- Você está morando por aqui?
- Na casa do papai.
Na casa do papai! Ele sacudiu a cabeça, fingiu que arrumava alguma coisa dentro do seu carrinho – enlatados, bolachas, muitas garrafas -, tudo para ela não ver que ele estava muito emocionado. Soubera da morte do ex-sogro, mas não se animara a ir ao enterro. Fora logo depois da separação, ele não tivera coragem de ir dar condolências formais à mulher que, uma semana antes, ele chamara de vaca. Como era mesmo que ele tinha dito? “Tu és uma vaca sem coração!” Ela não tinha nada de vaca, era uma mulher esbelta, mas não lhe ocorrera outro insulto. Fora a última palavra que lhe dissera. E ela o chamara de farsante. Achou melhor não perguntar pela mãe dela.
- E você? – perguntou ela, ainda sorrindo.
Continuava bonita.
- Tenho um apartamento aqui perto.
Fizera bem em não ir ao enterro do velho. Melhor que o primeiro reencontro fosse assim, informal, num supermercado, à noite. O que é que ela estaria fazendo ali àquela hora?
- Você sempre faz compras de madrugada?
Meu Deus, pensou, será que ela vai tomar a pergunta como ironia? Esse tinha sido um dos problemas do casamento, ele nunca sabia como ela ia interpretar o que ele dizia. Por isso, ele a chamara de vaca no fim. Vaca não deixava dúvidas de que ele a desprezava.

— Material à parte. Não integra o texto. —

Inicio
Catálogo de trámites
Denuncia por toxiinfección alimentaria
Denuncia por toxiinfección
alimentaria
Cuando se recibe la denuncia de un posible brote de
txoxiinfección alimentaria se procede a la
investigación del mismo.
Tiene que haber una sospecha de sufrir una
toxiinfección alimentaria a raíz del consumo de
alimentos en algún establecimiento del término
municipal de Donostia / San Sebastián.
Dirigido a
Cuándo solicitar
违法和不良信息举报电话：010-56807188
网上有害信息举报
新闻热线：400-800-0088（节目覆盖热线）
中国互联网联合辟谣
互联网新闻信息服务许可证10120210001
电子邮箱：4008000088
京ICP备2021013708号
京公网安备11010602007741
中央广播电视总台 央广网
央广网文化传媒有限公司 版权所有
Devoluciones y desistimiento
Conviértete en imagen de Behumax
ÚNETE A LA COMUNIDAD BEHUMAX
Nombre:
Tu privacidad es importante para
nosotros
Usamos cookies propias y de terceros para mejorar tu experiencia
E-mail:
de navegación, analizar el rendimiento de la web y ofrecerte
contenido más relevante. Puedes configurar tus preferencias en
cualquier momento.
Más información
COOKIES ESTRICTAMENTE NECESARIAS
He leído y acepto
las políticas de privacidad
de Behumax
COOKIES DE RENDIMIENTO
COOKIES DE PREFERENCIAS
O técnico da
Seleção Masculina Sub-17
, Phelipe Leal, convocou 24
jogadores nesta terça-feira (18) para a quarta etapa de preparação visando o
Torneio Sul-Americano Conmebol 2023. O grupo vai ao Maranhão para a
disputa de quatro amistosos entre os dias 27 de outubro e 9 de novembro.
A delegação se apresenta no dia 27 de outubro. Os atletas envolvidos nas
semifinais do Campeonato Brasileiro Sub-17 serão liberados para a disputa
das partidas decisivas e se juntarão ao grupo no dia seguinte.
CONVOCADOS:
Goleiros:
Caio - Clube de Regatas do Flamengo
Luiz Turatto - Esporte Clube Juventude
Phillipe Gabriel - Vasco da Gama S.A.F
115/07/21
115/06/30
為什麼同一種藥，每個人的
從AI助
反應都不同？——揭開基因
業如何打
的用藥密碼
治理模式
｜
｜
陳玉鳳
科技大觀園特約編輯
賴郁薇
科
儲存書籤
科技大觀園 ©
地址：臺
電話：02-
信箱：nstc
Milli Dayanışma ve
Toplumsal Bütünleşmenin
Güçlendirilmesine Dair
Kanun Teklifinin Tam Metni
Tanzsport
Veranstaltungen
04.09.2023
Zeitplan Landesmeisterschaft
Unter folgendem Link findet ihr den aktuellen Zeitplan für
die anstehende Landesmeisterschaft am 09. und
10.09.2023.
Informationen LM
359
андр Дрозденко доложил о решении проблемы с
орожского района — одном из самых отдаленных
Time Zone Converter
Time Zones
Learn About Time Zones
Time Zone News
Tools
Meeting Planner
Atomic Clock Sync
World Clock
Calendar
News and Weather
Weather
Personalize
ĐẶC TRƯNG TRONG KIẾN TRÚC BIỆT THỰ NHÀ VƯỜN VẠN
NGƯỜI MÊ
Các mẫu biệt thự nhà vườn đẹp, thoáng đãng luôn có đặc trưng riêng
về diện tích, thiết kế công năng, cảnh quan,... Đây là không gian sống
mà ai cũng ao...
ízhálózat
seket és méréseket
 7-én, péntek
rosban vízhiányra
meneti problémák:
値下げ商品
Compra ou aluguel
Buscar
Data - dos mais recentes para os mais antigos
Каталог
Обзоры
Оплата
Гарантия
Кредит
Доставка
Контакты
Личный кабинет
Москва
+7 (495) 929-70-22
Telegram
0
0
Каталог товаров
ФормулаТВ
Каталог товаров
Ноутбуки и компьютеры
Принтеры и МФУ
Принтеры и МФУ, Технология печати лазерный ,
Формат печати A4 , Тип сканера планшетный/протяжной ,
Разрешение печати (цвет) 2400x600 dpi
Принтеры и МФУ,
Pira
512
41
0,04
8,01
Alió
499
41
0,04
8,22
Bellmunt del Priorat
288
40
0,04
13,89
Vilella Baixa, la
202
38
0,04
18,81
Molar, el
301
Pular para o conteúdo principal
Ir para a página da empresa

- Não, não. É que estou com uns amigos lá em casa, resolvemos fazer alguma coisa para comer e não tinha nada em casa.
- Curioso, eu também tenho gente lá em casa e vim comprar bebidas, patê, essas coisas.
- Gozado.
Ela dissera uns amigos. Seria alguém do seu tempo? A velha turma? Ele nunca mais vira os antigos amigos do casal. Ela sempre fora mais social do que ele. Quem sabe era um amigo? Ela era uma mulher bonita, esbelta, claro que podia ter namorados, a vaca. E ela estava pensando: ele odiava festas, odiava ter gente em casa. Programa, para ele, era ir para a casa do papai jogar buraco. Agora tem amigos em casa. Ou será uma amiga? Afinal ele ainda era moço… deixara a amiga no apartamento e viera fazer compras. E comprava vinhos importados, o farsante. Ele pensou: ela não sente minha falta. Tem a casa cheia de amigos. E na certa viu que eu fiquei engasgado ao vê-la, pensa que eu sinto falta dela. Mas não vai ter essa satisfação, não senhora.
- Meu estoque de bebidas não dura muito. Tem sempre gente lá em casa – disse ele.
- Lá em casa também é uma festa atrás da outra.
- Você sempre gostou de festas.
- E você, não.
- A gente muda, né? Muda de hábitos…
- Tou vendo.
- Você não me reconheceria se viesse viver comigo outra vez.
Ela, ainda sorrindo:
- Que Deus me livre.

Aquela vaca, pensou ele, antes de dormir."